## VORLIEGENDER TEXT

*****

URAUFFÜHRUNG

Zefix, is des guad

von Redaktion

„Brandner Kaspar“ von Franz Xaver Kroetz

Der Dramatiker Franz Xaver Kroetz. © Karin Rocholl

Konfrontation am Gipfelkreuz: Der Boanlkramer (Florian von Manteuffel, li.) stellt dem Brandner Kaspar (Günther Maria Halmer) nach: „Der is wias Unkraut, der vagäd ned.“ © SANDRA THEN

Die Welt des Brandner ist in Schieflage, ganz so wie seine Stubn auf der Bühne des Münchner Residenztheaters. Dort stehen Bett und Nachtkastl recht abschüssig im Raum, und der Brander, ja, der hadert: mit der Tochter, dem „Flietscherl“, mit Jesus, mit dem, was los ist in der Welt, und mit dem eigenen Leib (das Knie!), den die Kraft verlässt. Später wird bei ihm daheim, „in der Gegend um Schlier- und Tegernsee herum“, noch mehr ins Rutschen geraten. „Lebn moge nimma“, stellt der Brandner darob bald fest. „Bloß hoaßt des no lang ned, daße sterm wui.“ Ein Sturschädel war er schon immer – Franz Xaver Kroetz zeichnet die Figur nun obendrein als grantigen Grübler vor dem Herrn.

Endlich war Premiere am Bayerischen Staatsschauspiel: Wie berichtet, hätten die „Gschichtn vom Brandner Kaspar“, das neue Werk vom Kroetz, vergangenen Samstag uraufgeführt werden sollen (da ist er wieder, der Konjunktiv, der so viele Szenen im Stück dominiert). Doch musste der Termin verschoben werden, da Hauptdarsteller Günther Maria Halmer erkrankt war. Ganz hergestellt ist er auch an diesem Mittwoch nicht. Das aber tut dem Erfolg der Inszenierung von Philipp Stölzl keinen Abbruch. Mehr als zehn Minuten lang feiert das Publikum am Ende seine Produktion mit Standing Ovations und ausgelassenem Jubel. Bereits vor Beginn gab’s Szenen mit Seltenheitswert an Münchens Sprechbühnen: Menschen mit „Suche Karte“-Schildchen hofften auf ein Einsehen des Theatergottes.

*****

## KURZAUFGABE 1
Fassen Sie den Bericht über die Uraufführung in zwei Sätzen zusammen.
## KURZAUFGABE 2
Geben Sie aus dem Bericht über die Uraufführung den Abschnitt wieder, der mit „Die Welt des“ beginnt und bis einschließlich „vor dem Herrn.“ reicht, und setzen Sie dabei „Nachttischchen“ an die Stelle von „Nachtkastl“.

## DATENAUSZÜGE
*****

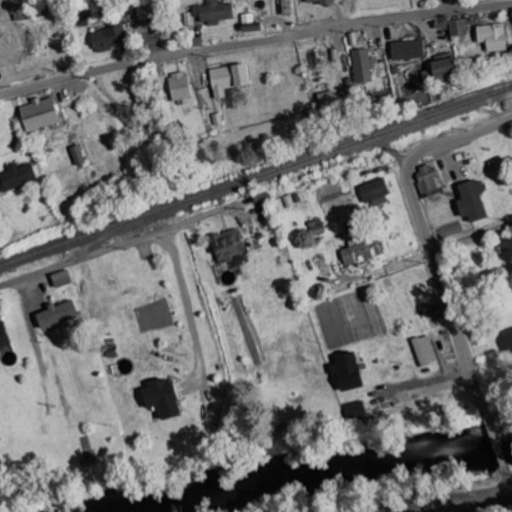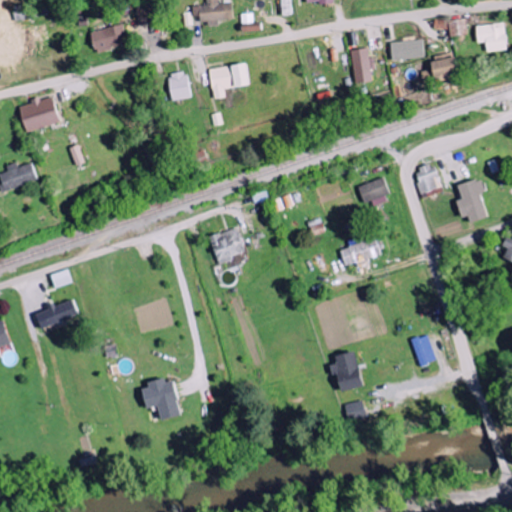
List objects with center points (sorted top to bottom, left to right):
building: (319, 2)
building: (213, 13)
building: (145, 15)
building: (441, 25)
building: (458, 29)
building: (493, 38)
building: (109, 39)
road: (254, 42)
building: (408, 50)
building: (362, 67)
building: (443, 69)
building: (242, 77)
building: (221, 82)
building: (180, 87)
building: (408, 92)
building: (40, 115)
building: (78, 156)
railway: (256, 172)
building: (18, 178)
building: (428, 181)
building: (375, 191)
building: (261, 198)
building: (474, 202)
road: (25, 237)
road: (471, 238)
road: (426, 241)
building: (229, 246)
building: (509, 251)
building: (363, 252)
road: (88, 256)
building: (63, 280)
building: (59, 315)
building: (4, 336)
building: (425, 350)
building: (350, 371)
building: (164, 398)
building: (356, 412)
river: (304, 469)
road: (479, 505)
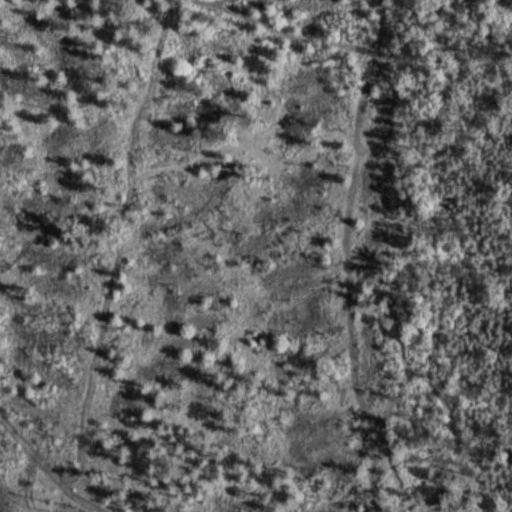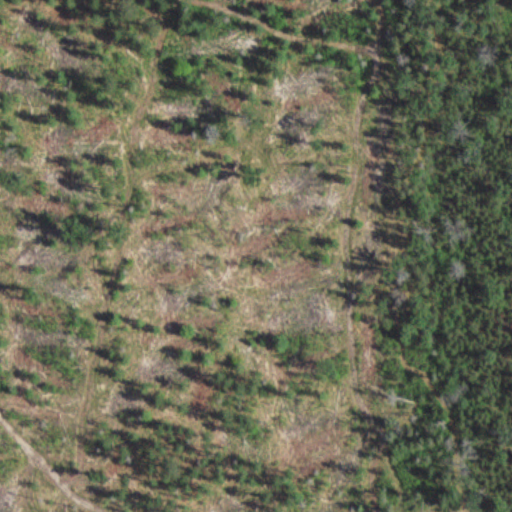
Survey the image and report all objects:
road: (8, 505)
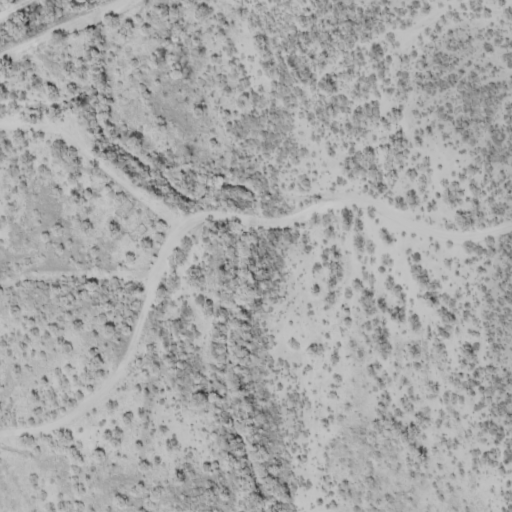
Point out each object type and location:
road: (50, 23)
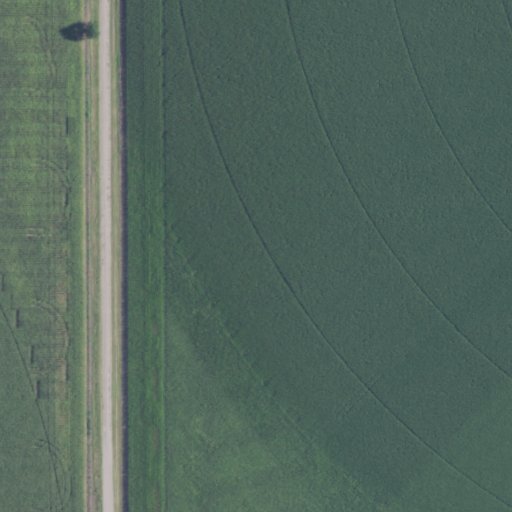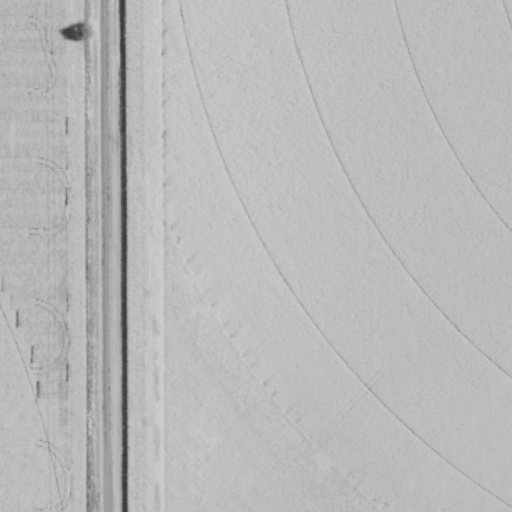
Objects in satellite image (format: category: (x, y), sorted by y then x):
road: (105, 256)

*****

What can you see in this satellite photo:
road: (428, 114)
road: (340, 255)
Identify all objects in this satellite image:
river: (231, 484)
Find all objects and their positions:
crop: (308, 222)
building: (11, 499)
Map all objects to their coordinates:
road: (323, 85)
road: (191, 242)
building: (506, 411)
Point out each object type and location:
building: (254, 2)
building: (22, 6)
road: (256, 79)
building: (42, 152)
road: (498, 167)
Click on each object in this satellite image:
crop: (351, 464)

*****

## ANTWORT 1
Am Bayerischen Staatsschauspiel wurde das neue Werk von Franz Xaver Kroetz, die „Gschichtn vom Brandner Kaspar“, uraufgeführt, in dem der Brandner als grantiger Grübler mit der Tochter, mit Jesus, mit der Welt und mit dem eigenen Leib hadert. Die Premiere war verschoben worden, weil Hauptdarsteller Günther Maria Halmer erkrankt war, doch das Publikum feierte die Inszenierung von Philipp Stölzl am Ende mehr als zehn Minuten lang mit Standing Ovations und ausgelassenem Jubel.

## ANTWORT 2
Die Welt des Brandner ist in Schieflage, ganz so wie seine Stubn auf der Bühne des Münchner Residenztheaters. Dort stehen Bett und Nachttischchen recht abschüssig im Raum, und der Brander, ja, der hadert: mit der Tochter, dem „Flietscherl“, mit Jesus, mit dem, was los ist in der Welt, und mit dem eigenen Leib (das Knie!), den die Kraft verlässt. Später wird bei ihm daheim, „in der Gegend um Schlier- und Tegernsee herum“, noch mehr ins Rutschen geraten. „Lebn moge nimma“, stellt der Brandner darob bald fest. „Bloß hoaßt des no lang ned, daße sterm wui.“ Ein Sturschädel war er schon immer – Franz Xaver Kroetz zeichnet die Figur nun obendrein als grantigen Grübler vor dem Herrn.